Scientists at a local conservation group have received a grant to study a growing form of residential sprawl.

Heidi Kretser and Michale Glennon are scientists at the Wildlife Conservation Society in Saranac Lake. They recently won a $350,000 grant from the National Science Foundation to study "exurban development."

The scientists describe exurban development as large-lot development that occurs in rural landscapes around cities, suburbs and other settled areas.

Heidi Kretser says exurban sprawl is quietly transforming rural landscapes.

"While on the face of it, exurban development appears relatively benign - a seasonal camp in a river valley here, a retirement home in the woods there - cumulatively it's changing our landscape ten times faster than urban and suburban sprawl combined," she said.

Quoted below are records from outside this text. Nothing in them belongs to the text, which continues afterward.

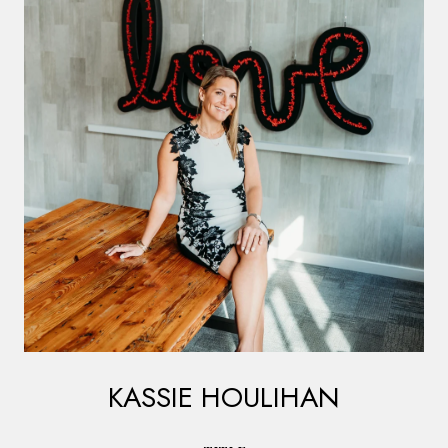
KASSIE HOULIHAN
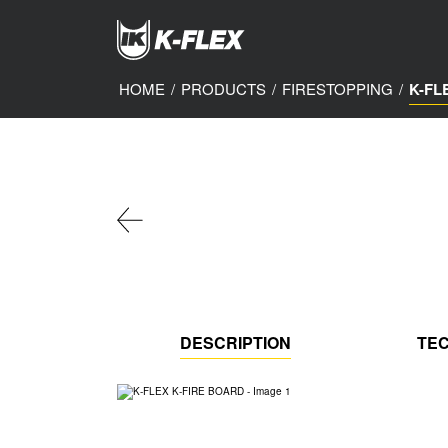
Skip
to
main
content
HOME
/
PRODUCTS
/
FIRESTOPPING
/
K-FL
DESCRIPTION
TEC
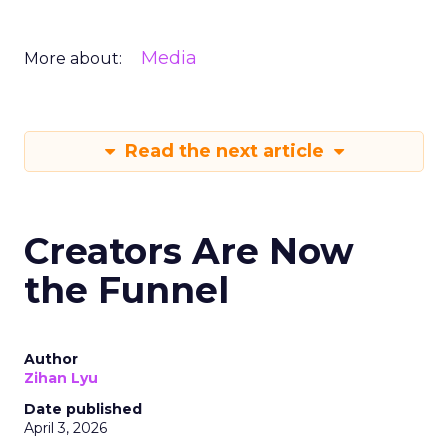
Media
More about:
Read the next article
Creators Are Now
the Funnel
Author
Zihan Lyu
Date published
April 3, 2026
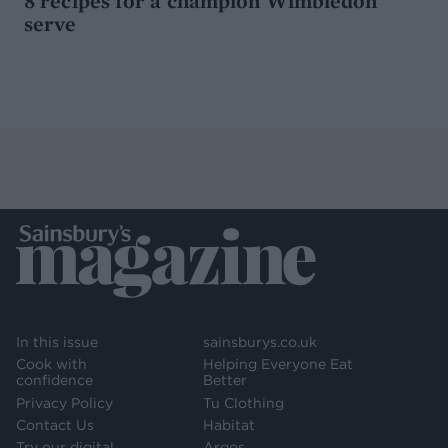
8 recipes for a champion Wimbledon
serve
In this issue
sainsburys.co.uk
Cook with
Helping Everyone Eat
confidence
Better
Privacy Policy
Tu Clothing
Contact Us
Habitat
Try our digital
Argos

The project idea builds upon the results of earlier studies on exurban impacts to wildlife in the Adirondacks and Yellowstone.

The study considers the effects of exurban sprawl on wildlife and ecosystems - something Kretser says is critical to informing the decisions of land use planners.

Michale Glennon says research has shown that common species such as robins and blue jays can adapt to residential surroundings, but that species with more specialized habitat requirements, such as wood warblers, tend to be found less frequently.

"We want to find out if these changes in the bird community result from structural changes to the habitat," Glennon added.

Ultimately, the scientists hope to develop strategies for protecting wildlife in human dominated landscapes.